The overall performance is close to 1 GFLOP/sec. That's factor 2 smaller then
the `perf` output, but on the same order of magnitude.

# Analysis of output

The following text is superseded by the flops.tex LateX document:

## Energy efficiency compared to analog computers

With 1 GFLOP/sec and 11 W power concumption, the single core non-vectorized
performance of my laptop is 1 GFLOP/sec / (11 J/sec) =~ 100 MFLOP/J.

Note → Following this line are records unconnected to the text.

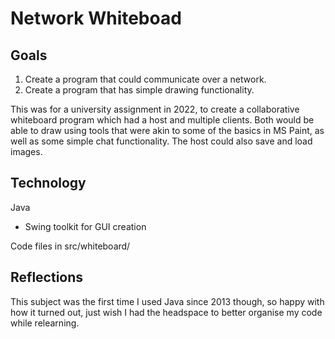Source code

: # Network Whiteboad

## Goals

1. Create a program that could communicate over a network.
2. Create a program that has simple drawing functionality.

This was for a university assignment in 2022, to create a collaborative whiteboard program which had a host and multiple clients. Both would be able to draw using tools that were akin to some of the basics in MS Paint, as well as some simple chat functionality. The host could also save and load images.

## Technology
Java
- Swing toolkit for GUI creation

Code files in src/whiteboard/

## Reflections
This subject was the first time I used Java since 2013 though, so happy with how it turned out, just wish I had the headspace to better organise my code while relearning.
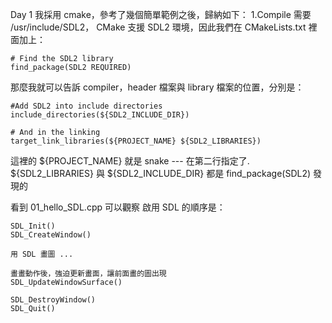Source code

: Day 1
我採用 cmake，參考了幾個簡單範例之後，歸納如下：
1.Compile 需要 /usr/include/SDL2， CMake 支援 SDL2 環境，因此我們在 CMakeLists.txt 裡面加上：

	# Find the SDL2 library
	find_package(SDL2 REQUIRED)

那麼我就可以告訴 compiler，header 檔案與 library 檔案的位置，分別是：

    #Add SDL2 into include directories
	include_directories(${SDL2_INCLUDE_DIR})

    # And in the linking
	target_link_libraries(${PROJECT_NAME} ${SDL2_LIBRARIES})

這裡的 ${PROJECT_NAME} 就是 snake --- 在第二行指定了.
${SDL2_LIBRARIES} 與 ${SDL2_INCLUDE_DIR} 都是 find_package(SDL2) 發現的


看到 01_hello_SDL.cpp 可以觀察 啟用 SDL 的順序是：

	SDL_Init()
	SDL_CreateWindow()

	用 SDL 畫圖 ...

	畫畫動作後，強迫更新畫面，讓前面畫的圖出現
	SDL_UpdateWindowSurface()

	SDL_DestroyWindow()
	SDL_Quit()


#
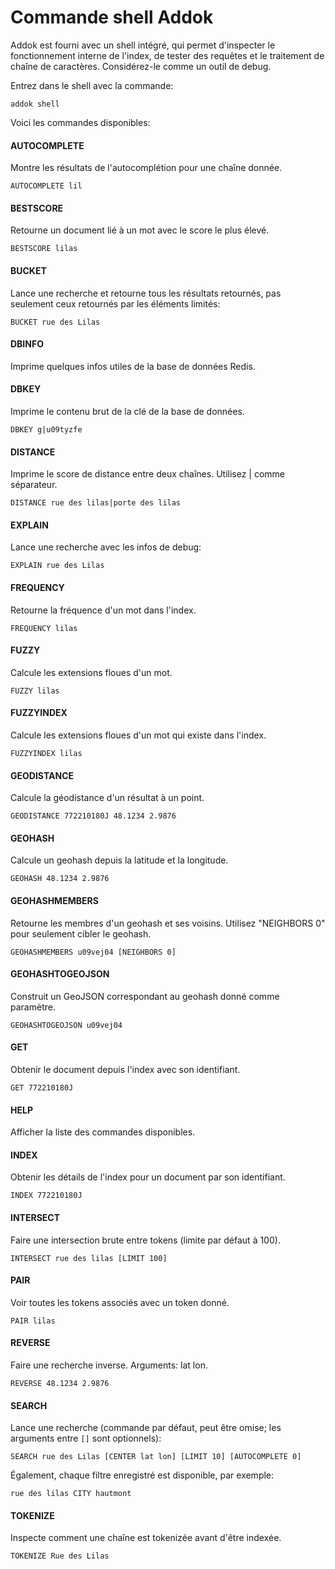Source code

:# Commande shell Addok

Addok est fourni avec un shell intégré, qui permet d'inspecter le
 fonctionnement interne de l'index, de tester des requêtes et le traitement
 de chaîne de caractères.
Considérez-le comme un outil de debug.

Entrez dans le shell avec la commande:

    addok shell

Voici les commandes disponibles:

#### AUTOCOMPLETE
Montre les résultats de l'autocomplétion pour une chaîne donnée.

    AUTOCOMPLETE lil

#### BESTSCORE
Retourne un document lié à un mot avec le score le plus élevé.

    BESTSCORE lilas

#### BUCKET
Lance une recherche et retourne tous les résultats retournés, pas seulement ceux retournés par les éléments limités:

    BUCKET rue des Lilas

#### DBINFO
Imprime quelques infos utiles de la base de données Redis.

#### DBKEY
Imprime le contenu brut de la clé de la base de données.

    DBKEY g|u09tyzfe

#### DISTANCE
Imprime le score de distance entre deux chaînes. Utilisez | comme séparateur.

    DISTANCE rue des lilas|porte des lilas

#### EXPLAIN
Lance une recherche avec les infos de debug:

    EXPLAIN rue des Lilas

#### FREQUENCY
Retourne la fréquence d'un mot dans l'index.

    FREQUENCY lilas

#### FUZZY
Calcule les extensions floues d'un mot.

    FUZZY lilas

#### FUZZYINDEX
Calcule les extensions floues d'un mot qui existe dans l'index.

    FUZZYINDEX lilas

#### GEODISTANCE
Calcule la géodistance d'un résultat à un point.

    GEODISTANCE 772210180J 48.1234 2.9876

#### GEOHASH
Calcule un geohash depuis la latitude et la longitude.

    GEOHASH 48.1234 2.9876

#### GEOHASHMEMBERS
Retourne les membres d'un geohash et ses voisins. Utilisez "NEIGHBORS 0"
pour seulement cibler le geohash.

    GEOHASHMEMBERS u09vej04 [NEIGHBORS 0]

#### GEOHASHTOGEOJSON
Construit un GeoJSON correspondant au geohash donné comme paramètre.

    GEOHASHTOGEOJSON u09vej04

#### GET
Obtenir le document depuis l'index avec son identifiant.

    GET 772210180J

#### HELP
Afficher la liste des commandes disponibles.

#### INDEX
Obtenir les détails de l'index pour un document par son identifiant.

    INDEX 772210180J

#### INTERSECT
Faire une intersection brute entre tokens (limite par défaut à 100).

    INTERSECT rue des lilas [LIMIT 100]

#### PAIR
Voir toutes les tokens associés avec un token donné.

    PAIR lilas

#### REVERSE
Faire une recherche inverse. Arguments: lat lon.

    REVERSE 48.1234 2.9876

#### SEARCH
Lance une recherche (commande par défaut, peut être omise; les arguments entre `[]` sont optionnels):

    SEARCH rue des Lilas [CENTER lat lon] [LIMIT 10] [AUTOCOMPLETE 0]

Également, chaque filtre enregistré est disponible, par exemple:

    rue des lilas CITY hautmont

#### TOKENIZE
Inspecte comment une chaîne est tokenizée avant d'être indexée.

    TOKENIZE Rue des Lilas
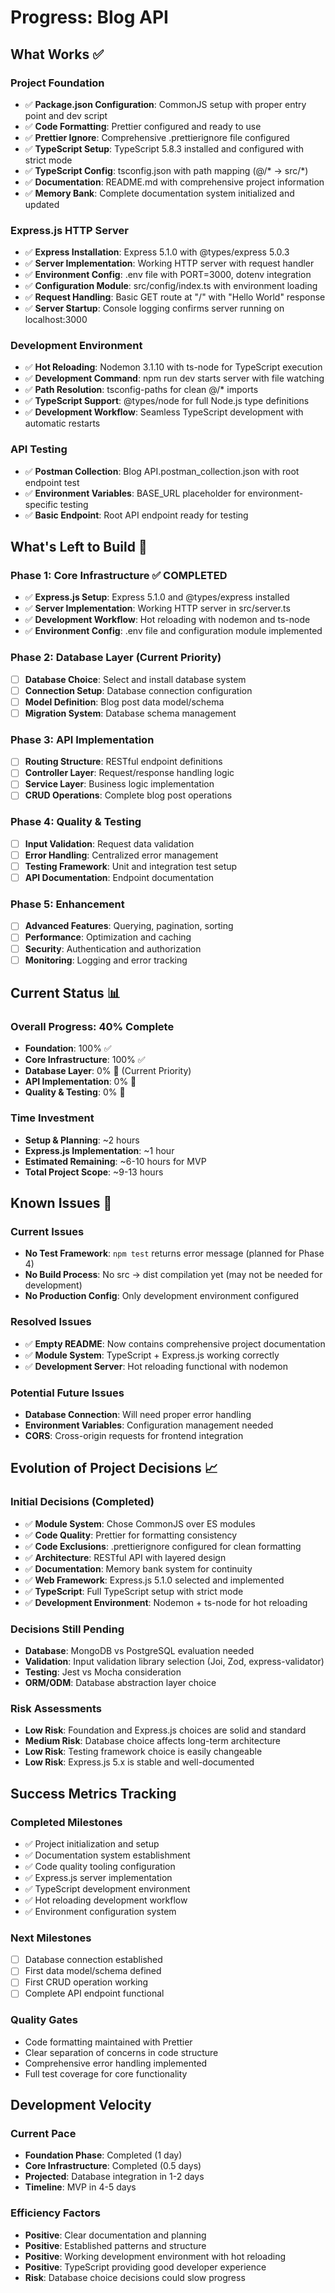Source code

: # Progress: Blog API

## What Works ✅

### Project Foundation
- ✅ **Package.json Configuration**: CommonJS setup with proper entry point and dev script
- ✅ **Code Formatting**: Prettier configured and ready to use
- ✅ **Prettier Ignore**: Comprehensive .prettierignore file configured
- ✅ **TypeScript Setup**: TypeScript 5.8.3 installed and configured with strict mode
- ✅ **TypeScript Config**: tsconfig.json with path mapping (@/* → src/*)
- ✅ **Documentation**: README.md with comprehensive project information
- ✅ **Memory Bank**: Complete documentation system initialized and updated

### Express.js HTTP Server
- ✅ **Express Installation**: Express 5.1.0 with @types/express 5.0.3
- ✅ **Server Implementation**: Working HTTP server with request handler
- ✅ **Environment Config**: .env file with PORT=3000, dotenv integration
- ✅ **Configuration Module**: src/config/index.ts with environment loading
- ✅ **Request Handling**: Basic GET route at "/" with "Hello World" response
- ✅ **Server Startup**: Console logging confirms server running on localhost:3000

### Development Environment
- ✅ **Hot Reloading**: Nodemon 3.1.10 with ts-node for TypeScript execution
- ✅ **Development Command**: npm run dev starts server with file watching
- ✅ **Path Resolution**: tsconfig-paths for clean @/* imports
- ✅ **TypeScript Support**: @types/node for full Node.js type definitions
- ✅ **Development Workflow**: Seamless TypeScript development with automatic restarts

### API Testing
- ✅ **Postman Collection**: Blog API.postman_collection.json with root endpoint test
- ✅ **Environment Variables**: BASE_URL placeholder for environment-specific testing
- ✅ **Basic Endpoint**: Root API endpoint ready for testing

## What's Left to Build 🚧

### Phase 1: Core Infrastructure ✅ COMPLETED
- ✅ **Express.js Setup**: Express 5.1.0 and @types/express installed
- ✅ **Server Implementation**: Working HTTP server in src/server.ts
- ✅ **Development Workflow**: Hot reloading with nodemon and ts-node
- ✅ **Environment Config**: .env file and configuration module implemented

### Phase 2: Database Layer (Current Priority)
- [ ] **Database Choice**: Select and install database system
- [ ] **Connection Setup**: Database connection configuration
- [ ] **Model Definition**: Blog post data model/schema
- [ ] **Migration System**: Database schema management

### Phase 3: API Implementation
- [ ] **Routing Structure**: RESTful endpoint definitions
- [ ] **Controller Layer**: Request/response handling logic
- [ ] **Service Layer**: Business logic implementation
- [ ] **CRUD Operations**: Complete blog post operations

### Phase 4: Quality & Testing
- [ ] **Input Validation**: Request data validation
- [ ] **Error Handling**: Centralized error management
- [ ] **Testing Framework**: Unit and integration test setup
- [ ] **API Documentation**: Endpoint documentation

### Phase 5: Enhancement
- [ ] **Advanced Features**: Querying, pagination, sorting
- [ ] **Performance**: Optimization and caching
- [ ] **Security**: Authentication and authorization
- [ ] **Monitoring**: Logging and error tracking

## Current Status 📊

### Overall Progress: 40% Complete
- **Foundation**: 100% ✅
- **Core Infrastructure**: 100% ✅
- **Database Layer**: 0% 🚧 (Current Priority)
- **API Implementation**: 0% 🚧
- **Quality & Testing**: 0% 🚧

### Time Investment
- **Setup & Planning**: ~2 hours
- **Express.js Implementation**: ~1 hour
- **Estimated Remaining**: ~6-10 hours for MVP
- **Total Project Scope**: ~9-13 hours

## Known Issues 🐛

### Current Issues
- **No Test Framework**: `npm test` returns error message (planned for Phase 4)
- **No Build Process**: No src → dist compilation yet (may not be needed for development)
- **No Production Config**: Only development environment configured

### Resolved Issues
- ✅ **Empty README**: Now contains comprehensive project documentation
- ✅ **Module System**: TypeScript + Express.js working correctly
- ✅ **Development Server**: Hot reloading functional with nodemon

### Potential Future Issues
- **Database Connection**: Will need proper error handling
- **Environment Variables**: Configuration management needed
- **CORS**: Cross-origin requests for frontend integration

## Evolution of Project Decisions 📈

### Initial Decisions (Completed)
- ✅ **Module System**: Chose CommonJS over ES modules
- ✅ **Code Quality**: Prettier for formatting consistency
- ✅ **Code Exclusions**: .prettierignore configured for clean formatting
- ✅ **Architecture**: RESTful API with layered design
- ✅ **Documentation**: Memory bank system for continuity
- ✅ **Web Framework**: Express.js 5.1.0 selected and implemented
- ✅ **TypeScript**: Full TypeScript setup with strict mode
- ✅ **Development Environment**: Nodemon + ts-node for hot reloading

### Decisions Still Pending
- **Database**: MongoDB vs PostgreSQL evaluation needed
- **Validation**: Input validation library selection (Joi, Zod, express-validator)
- **Testing**: Jest vs Mocha consideration
- **ORM/ODM**: Database abstraction layer choice

### Risk Assessments
- **Low Risk**: Foundation and Express.js choices are solid and standard
- **Medium Risk**: Database choice affects long-term architecture
- **Low Risk**: Testing framework choice is easily changeable
- **Low Risk**: Express.js 5.x is stable and well-documented

## Success Metrics Tracking

### Completed Milestones
- ✅ Project initialization and setup
- ✅ Documentation system establishment
- ✅ Code quality tooling configuration
- ✅ Express.js server implementation
- ✅ TypeScript development environment
- ✅ Hot reloading development workflow
- ✅ Environment configuration system

### Next Milestones
- [ ] Database connection established
- [ ] First data model/schema defined
- [ ] First CRUD operation working
- [ ] Complete API endpoint functional

### Quality Gates
- Code formatting maintained with Prettier
- Clear separation of concerns in code structure
- Comprehensive error handling implemented
- Full test coverage for core functionality

## Development Velocity

### Current Pace
- **Foundation Phase**: Completed (1 day)
- **Core Infrastructure**: Completed (0.5 days)
- **Projected**: Database integration in 1-2 days
- **Timeline**: MVP in 4-5 days

### Efficiency Factors
- **Positive**: Clear documentation and planning
- **Positive**: Established patterns and structure
- **Positive**: Working development environment with hot reloading
- **Positive**: TypeScript providing good developer experience
- **Risk**: Database choice decisions could slow progress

## Comparison with analog computer

The digital computer runs to t=1 in 30us (Euler) up to 60us (RK4).
The analog computer approaches t=1 in either 1ms (k_0=1000) up to 1s (k_0=1).
That means the digital computer is at least factor 20 faster then the
digital computer.

The digital computer approaches roughly 1 GFLOP/sec.

We the reduced exactness of the analog computer (which is about a quarter of
the resolution of a double floating point number) for the time being.
Then we could assign the analog computer 50 MFLOP/sec.

The energy consumption of the Model-1 computer is at the order of 10-100mW.
This results in an energy efficiency of

    50 MFLOP/sec / (50mJ/sec) =~ 1 MFLOP/J
  
The overall result has a large uncertainty (expected to be at the order of
at least 500% of the final result), since the analog
result is less accurate and also the power estimation is very rough.